- _What the task asks_
Among the lines below, tally those that contain "depuis" and respond with the total only.
──────────────────────────────
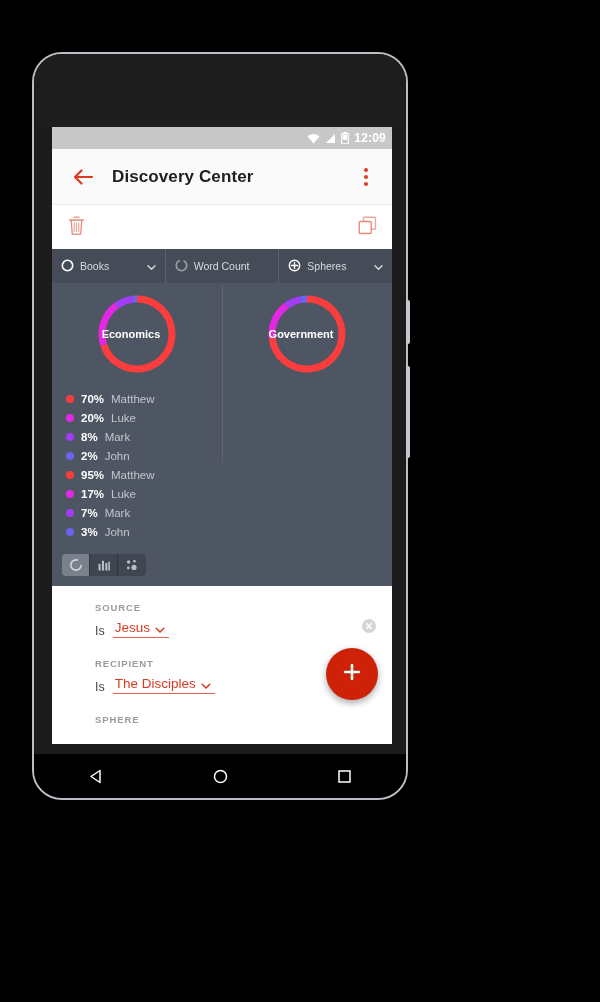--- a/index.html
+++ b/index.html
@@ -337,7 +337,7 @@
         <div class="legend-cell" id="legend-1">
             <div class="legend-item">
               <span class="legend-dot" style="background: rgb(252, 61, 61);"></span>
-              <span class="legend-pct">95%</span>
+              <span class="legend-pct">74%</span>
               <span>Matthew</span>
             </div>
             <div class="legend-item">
──────────────────────────────
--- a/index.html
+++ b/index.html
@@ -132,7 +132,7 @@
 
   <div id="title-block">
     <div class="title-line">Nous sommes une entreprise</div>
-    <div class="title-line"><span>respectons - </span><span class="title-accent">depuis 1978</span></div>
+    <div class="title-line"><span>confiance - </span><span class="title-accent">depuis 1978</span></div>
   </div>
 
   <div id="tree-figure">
──────────────────────────────
- _Answer for this exercise_
2